Scientists were able to identify increases driven by the changing climate as distinct from increases due to natural variability based on 32 years of satellite data and 90 years of ground-based datasets from climate and weather observations, plus simulated fuel loads for Australian forests.

CSIRO scientist Dr. Pep Canadell said the research is one of the most extensive studies of its kind performed to date, and is important for understanding how continued changes to the climate might impact future fire activity.

Dr. Canadell is chief research scientist in the CSIRO Climate Science Centre and executive director of the Global Carbon Project, an international consortium of scientists under the umbrella of Future Earth and a scientific partner of the World Climate Research Programme.

“While all eight drivers of fire activity played varying roles in influencing forest fires, climate was the overwhelming factor driving fire-activity,” Dr. Canadell said.

The research results show the frequency of forest megafire years – when more than one million hectares burned – has jumped since the year 2000. Megafire years are likely to continue under future projected climate change,” Dr. Canadell said.

Globally, fire activity is decreasing, yet the extent of forest fires in Australia is increasing.

The CSIRO study looked at the 30 years from 1988 through 2019. The average annual area of forest burned in Australia increased 350 percent in the first 15 years of that period, and it jumped to a startling 800 percent increase from 2001 through 2019.

“In Australia, fire frequency has increased rapidly in some areas and there are now regions in the southeast and south with fire intervals shorter than 20 years. This is significant because it means some types of vegetation won’t reach maturity and this could put ecosystems at risk,” Dr. Canadell explained.

“Understanding these trends will help to inform emergency management, health, infrastructure, natural resource management and conservation,” he said.

But environmental advocates point out that Australia is not doing as much as most other nations to prevent and manage climate change.

On the annual Climate Change Performance Index released November 9, Australia dropped four places to 58th out of 64 places overall, ahead of only Korea, Taiwan, Canada, Iran, Saudi Arabia and Kazakhstan.

The Index ranked Australia last on climate policy, in 64th place.

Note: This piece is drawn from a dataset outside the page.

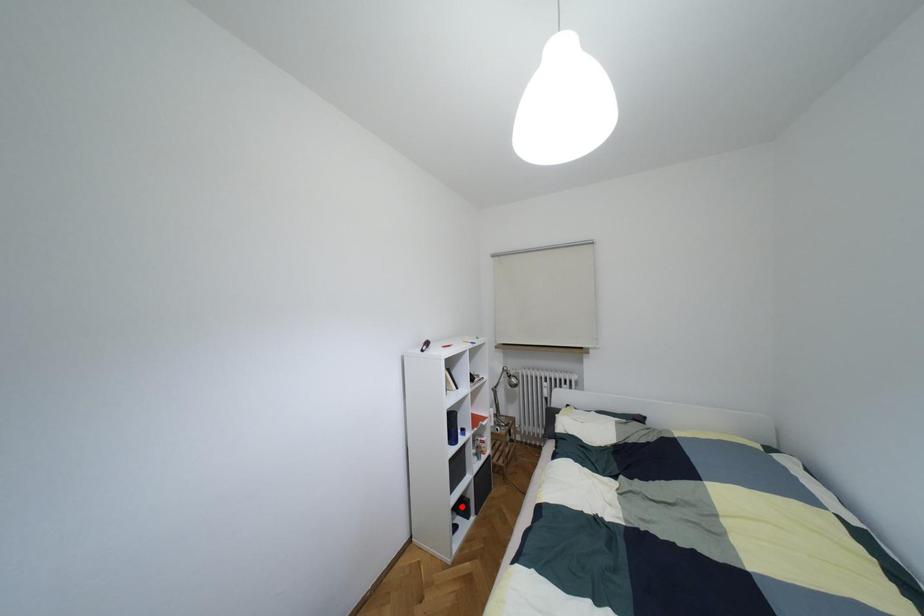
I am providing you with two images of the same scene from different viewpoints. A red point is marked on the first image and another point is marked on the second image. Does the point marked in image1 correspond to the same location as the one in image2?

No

Australia received very low ratings for its performance across the index’s four categories: emissions, renewable energy, energy use and climate policy.

The report, released at the COP26 climate conference in Glasgow by Germanwatch, the New Climate Institute and the Climate Action Network, ranked Denmark, Sweden, Norway, the United Kingdom and Morocco as the five highest-ranked nations on the index, with the first three places left empty to illustrate that no country is doing enough.

“Although renewable energy is booming in Australia, all the work has been done by state and territory governments and the private sector, which is why Australia is rock bottom on the table of national climate policies,” said Australian Conservation Foundation climate and energy program manager Gavan McFadzean.

“While 130 countries have lifted their near term climate ambition, Australia has not, relegating us to the bottom of the pack with the likes of Saudi Arabia and Iran,” he said.

“The Australian government’s refusal to budge on 2030 targets has been widely criticized in Glasgow and is out of step with public opinion at home, with a major poll this year showing a majority of Australians, in every federal seat, wants stronger climate action this decade,” McFadzean said.

Comments about Australia by the Climate Change Performance Index, CCPI, are critical of the country’s lack of ambition.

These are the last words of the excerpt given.